In Part II, Kroener moves on to analyze specific issues and controversies in the existing scholarship. After describing major historiographical shifts in the field of military history in Germany over the past century, he investigates a range of issues, including the extra-constitutional position of the army during the Kaiserreich. His critique of the present scholarship is both insightful and thought provoking. Dismissing the notion of a military Sonderweg, he stresses that the army did not operate in complete isolation from mainstream society. Military culture and practices did not evolve in a vacuum, rather they were determined by a reciprocal exchange of values, attitudes, and expectations with civilian society. Kroener points out that most studies focus on the militarization of society through the army, yet need to address how the military reflected the social relationships of Imperial Germany (p. 64-66).
When assessing the Wehrmacht’s role in the Final Solution, Kroener confirms what is already known: that the military uncritically accepted Hitler’s rules of warfare during the Soviet campaign and was complicit in perpetrating the Holocaust. But he does not sufficiently challenge the dichotomy separating the jurisdiction of the army and SS during the eastern campaign, which tasked the former with war-fighting (Waffenkrieg), while Himmler’s Einsatzgruppen pacified the conquered territories (p. 31-32). At best, this was a theoretical construction.
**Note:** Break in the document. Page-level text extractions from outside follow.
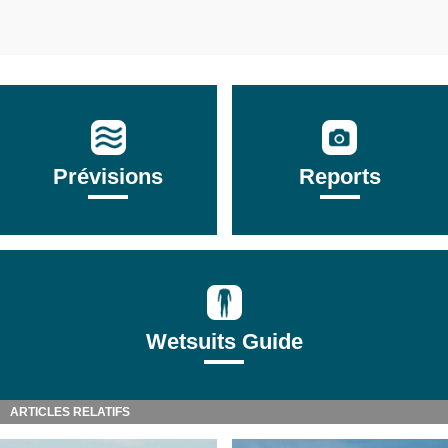
Prévisions
Reports
Wetsuits Guide
ARTICLES RELATIFS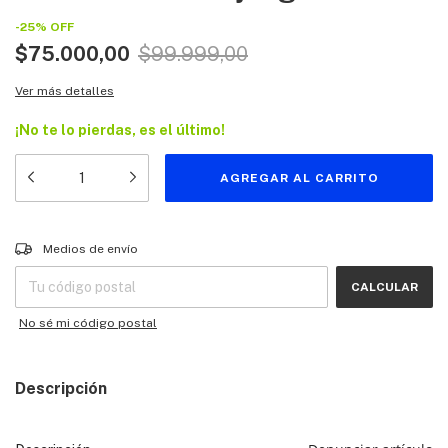
-
25
%
OFF
$75.000,00
$99.999,00
Ver más detalles
¡No te lo pierdas, es el último!
Entregas para el CP:
CAMBIAR CP
Medios de envío
CALCULAR
No sé mi código postal
Descripción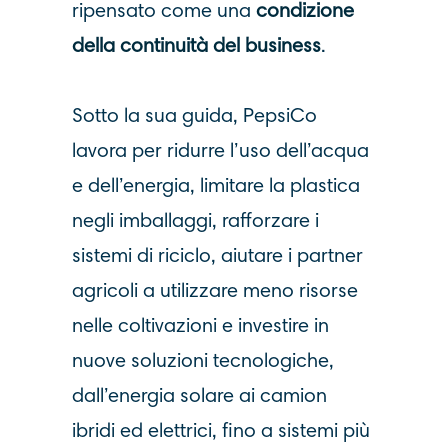
ripensato come una
condizione
della continuità del business
.
Sotto la sua guida, PepsiCo
lavora per ridurre l’uso dell’acqua
e dell’energia, limitare la plastica
negli imballaggi, rafforzare i
sistemi di riciclo, aiutare i partner
agricoli a utilizzare meno risorse
nelle coltivazioni e investire in
nuove soluzioni tecnologiche,
dall’energia solare ai camion
ibridi ed elettrici, fino a sistemi più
Missing here is a wider discussion that incorporates the Wehrmacht’s anti-partisan operations, which converged the military and genocidal aspects of Nazi Germany’s war of annihilation. Mentioned only briefly is the General Staff’s military planning for Operation Barbarossa, which calculated millions of civilian deaths through starvation and forced labor (p. 81). Overall, readers would benefit from a more focused discussion on genocidal warfare, specifically the interrelation between combat and genocide in the east, which had become a major component in the German “way of war” during the Nazi era.
These small criticisms aside, this book is an important contribution to a field about which much has been written. The author has succeeded, in just under 140 pages, in producing a comprehensive historiographical survey of German military history. This work is a particularly indispensable research tool for graduate students, as it throws light on the major scholarship and controversies in the field. If regularly updated by the author, is likely to remain a crucial reference, and should be required reading for anyone who wishes to understand the German military’s place in the twentieth century.
1 Ralf Pröve, Militär, Staat und Gesellschaft im 19. Jahrhundert, München 2006.